I admit it, I'm a sucker for dogs, especially big dogs. Which is why I spent most of my morning with this guy. (sorry, pic is at the bottom, I forgot the Blogger app puts them all down there.)

I had to swing by the Sheriff's office this morning to pick up the paperwork to renew my concealed carry permit, so I headed out of town a different way that took me up a rural road. As I passed the brick plant, I saw him sitting beside the road, with his head on his paws and his rear sticking out in the road.

I don't normally stop for EVERY dog I see sitting by the side of the road, but the way his rear was out in the road made me think he might have been hit by a car and unable to get completely to the side. As soon as I slowed, his head popped up and watched my car as I turned around and drove back past him to pull into the gravel area on the side of the road.

I got out of the car and he hopped up and came loping over to me, slobber already flying from his mouth. It was obvious at this point he hadn't been hit, but he was so friendly I had to love on him a bit.

I couldn't leave it at that though. He had a chain around his neck, but he was a little thin for a mastiff and he had a spot on one of his rear legs that looked pretty raw. And so the fun part began.

I checked with the office of the brick plant to see if they knew who he belonged to, but no luck. I noticed a house just down the intersecting road that had a dog in the yard, so I drove over there to ask if they knew anything about him. My new buddy followed my car as I drove, and when we got there the dog in yard was jumping all over him wanting to play, but he just stood there and looked at him.

The woman at the house didn't know him, but told me there were several houses down the road that had dogs. She gave me a couple of dog treats for him, and I managed to get him in my car. The front seat of a Mustang was not made for the likes of this dog. He eventually got mostly settled with his rear in the seat and his front paws in the floorboard, and off we went.

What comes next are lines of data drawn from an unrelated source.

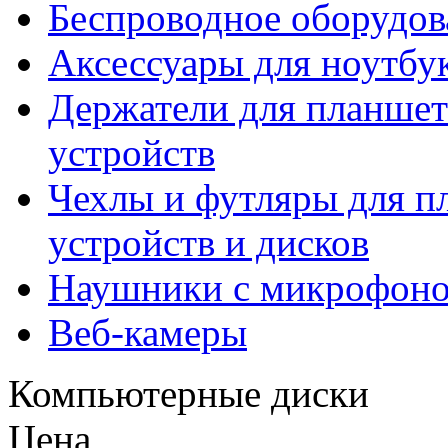
Беспроводное оборудов
Аксессуары для ноутбу
Держатели для планшет
устройств
Чехлы и футляры для п
устройств и дисков
Наушники с микрофон
Веб-камеры
Компьютерные диски
Цена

I spent the next hour or so stopping at houses up and down the road trying to find an owner, but with no luck. By this time, the passenger side of my car and the gear shifter were covered in drool. I finally decided his best bet was to take him to the animal shelter, where hopefully someone would look for him. My plan also was to start calling vets to let them know he was there, and to locate a mastiff rescue group that would come get him if his owner couldn't be found. He was too sweet to let him be put down, but I had nowhere to put him at home. Even as thin as he was, he still weighed at least 140.

Fortunately, that turned out to be the best decision. They scanned him at the shelter and he had a microchip, so they took my info anyway, but said they would call the owners. I called back late this afternoon and they said the owners were coming to get hi. Yeah! He didn't appear to be abused, so I can only hope that his thinness is due to having been lost for a while. The shelter can't tell me who the owners are, so I can only hope for the best.

I finally made it to work after lunch. After all that, I had to go home and change into clothes that hadn't been slobbered all over, and my car really needs a bath!